After Xi Jinping became the Chinese President in 2013, he invited both Palestinian leader Mahmoud Abbas and Israeli PM Benjamin Netanyahu for peace talks. China maintained its support for the “two-state solution” based on the pre-1967 borders with East Jerusalem as its capital.
China's stance on the Israel-Palestine conflict has changed over time, but it remained largely neutral, especially in 2008, 2014 and 2021, condemning violence rather than the perpetrators. On one hand, it supports the Palestinian cause and on the other, it cannot damage its relations with Israel.
China's suppression of Uyghur Muslims
China's stance in the conflict is also reflective of Palestinian President Mahmoud Abbas' support of Beijing's treatment of Uyghur Muslims in Xinjiang. Ironically, while China calls on Israel to end 'collective punishment', it has itself been accused of 'genocide' of Muslim communities at home through extrajudicial internment camps.
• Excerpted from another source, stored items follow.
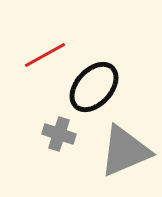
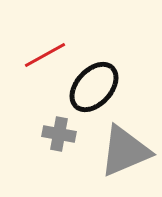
gray cross: rotated 8 degrees counterclockwise
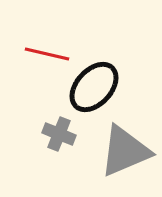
red line: moved 2 px right, 1 px up; rotated 42 degrees clockwise
gray cross: rotated 12 degrees clockwise
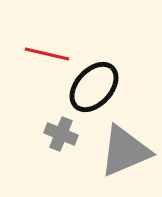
gray cross: moved 2 px right
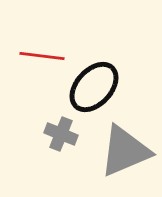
red line: moved 5 px left, 2 px down; rotated 6 degrees counterclockwise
A recent Human Rights Watch report revealed that China's action on closing mosques and further suppressing Muslims have reached beyond Xinjiang to the northern Ningxia region and Gansu province, housing large populations of Hui Muslims - a process claimed by Chinese officials as 'consolidation'.
The United Nations labeled China's actions in Xinjiang as potential "crimes against humanity" - to exert control over religion and minimise potential challenges. However, Abbas said that China is actually countering extremism and terrorism through its policies, and spoke against interference in Beijing's internal affairs.
On the other hand, Israel has signed a UN Human Rights declaration that raised grave concerns about the situation of Uyghur Muslims in Xinjiang, although it did not claim it as a genocide. Nevertheless, the small show of support for allegations of ethnic cleansing may have riled up China.